Nor is it sufficient to raise a genuine issue here that it
appears, with respect to 3 1/3% of the approximately 900 leases in
the gas field, that settlements were made for royalties of 4 cents.
Respondent's motion papers show, without contradiction, that these
settlements "in almost every case" were compromises of disputes as
to whether the lease in question had been properly developed,
whether the lessor was entitled to a further royalty on gasoline
recovered from the gas, or whether the lessee or lessor should bear
the burden of a local severance tax. Such compromises of issues not
present here furnish no indication of the market price or value at
the wellhead, which alone is the issue decisive of this case.
Further, in the circumstances of this case, it is unduly
restrictive of the summary judgment procedure to say that
respondent's motion for summary judgment must be denied because it
is supported in part by affidavits of interested expert witnesses
who are not subject to cross-examination by the plaintiffs. Such an
interpretation of the rule can hardly be invoked in behalf of
petitioners here, who tender no probative evidence to challenge
either the proof of actual sales at wellhead at 3 cents or less or
the testimony of the experts, and who have not sought to avail
themselves of the privilege afforded by Rule 56(e) and (f) to take
the experts' depositions or to offer the cross-examination of these
witnesses at the former trials of this action. The summary judgment
procedure serves too useful a function in terminating groundless
litigation to warrant its limitation in a way which Rule 56 does
not admit and on grounds so insubstantial.
On this state of the record, both courts below have held that
the issue whether petitioners have any proof tending to support the
burden which rests on them to show
Page 321 U. S. 632
market price or value at the wellhead in excess of 3 cents, must
be resolved against them. I think that the courts' conclusion is
correct, that they properly applied the summary judgment procedure,
and that the judgment should be affirmed.
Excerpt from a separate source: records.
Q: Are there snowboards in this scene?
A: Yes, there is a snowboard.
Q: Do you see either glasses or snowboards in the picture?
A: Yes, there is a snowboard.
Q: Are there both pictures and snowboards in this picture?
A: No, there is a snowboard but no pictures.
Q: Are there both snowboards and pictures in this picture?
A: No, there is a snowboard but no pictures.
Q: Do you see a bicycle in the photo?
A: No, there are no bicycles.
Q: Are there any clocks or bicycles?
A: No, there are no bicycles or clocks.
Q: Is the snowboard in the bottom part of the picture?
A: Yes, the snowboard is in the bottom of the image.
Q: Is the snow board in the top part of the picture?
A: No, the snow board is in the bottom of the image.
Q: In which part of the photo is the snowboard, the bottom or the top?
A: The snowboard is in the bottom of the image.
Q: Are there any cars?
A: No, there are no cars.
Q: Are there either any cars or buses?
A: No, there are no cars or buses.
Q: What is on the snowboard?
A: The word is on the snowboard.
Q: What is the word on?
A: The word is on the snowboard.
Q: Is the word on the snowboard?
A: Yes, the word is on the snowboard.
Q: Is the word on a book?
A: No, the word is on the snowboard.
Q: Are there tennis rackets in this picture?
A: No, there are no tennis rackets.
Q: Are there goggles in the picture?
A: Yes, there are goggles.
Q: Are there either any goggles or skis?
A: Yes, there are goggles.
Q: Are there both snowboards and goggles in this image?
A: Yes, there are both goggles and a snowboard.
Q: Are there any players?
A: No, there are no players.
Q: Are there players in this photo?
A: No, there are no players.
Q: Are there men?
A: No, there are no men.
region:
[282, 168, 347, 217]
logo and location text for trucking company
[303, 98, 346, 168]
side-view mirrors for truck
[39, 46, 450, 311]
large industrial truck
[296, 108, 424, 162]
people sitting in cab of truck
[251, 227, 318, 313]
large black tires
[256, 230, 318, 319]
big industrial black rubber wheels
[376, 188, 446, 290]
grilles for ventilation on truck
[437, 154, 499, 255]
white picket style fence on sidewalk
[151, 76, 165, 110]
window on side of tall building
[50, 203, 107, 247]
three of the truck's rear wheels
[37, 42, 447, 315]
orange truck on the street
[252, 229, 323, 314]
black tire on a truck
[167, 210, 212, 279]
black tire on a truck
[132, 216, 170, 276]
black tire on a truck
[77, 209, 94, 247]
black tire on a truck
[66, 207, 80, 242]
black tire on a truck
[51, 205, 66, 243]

MR. JUSTICE REED joins in this dissent.
* This suit, brought by the present petitioners, turned on
precisely the issue here litigated -- the market price of gas at
the wellhead in the Richland field. The Louisiana Supreme Court
said that the defendant lessee in that case "proved conclusively
that the market price in these fields does not exceed 3 cents per
thousand cubic feet." 186 La. 555, 569, 173 So. 103, 108.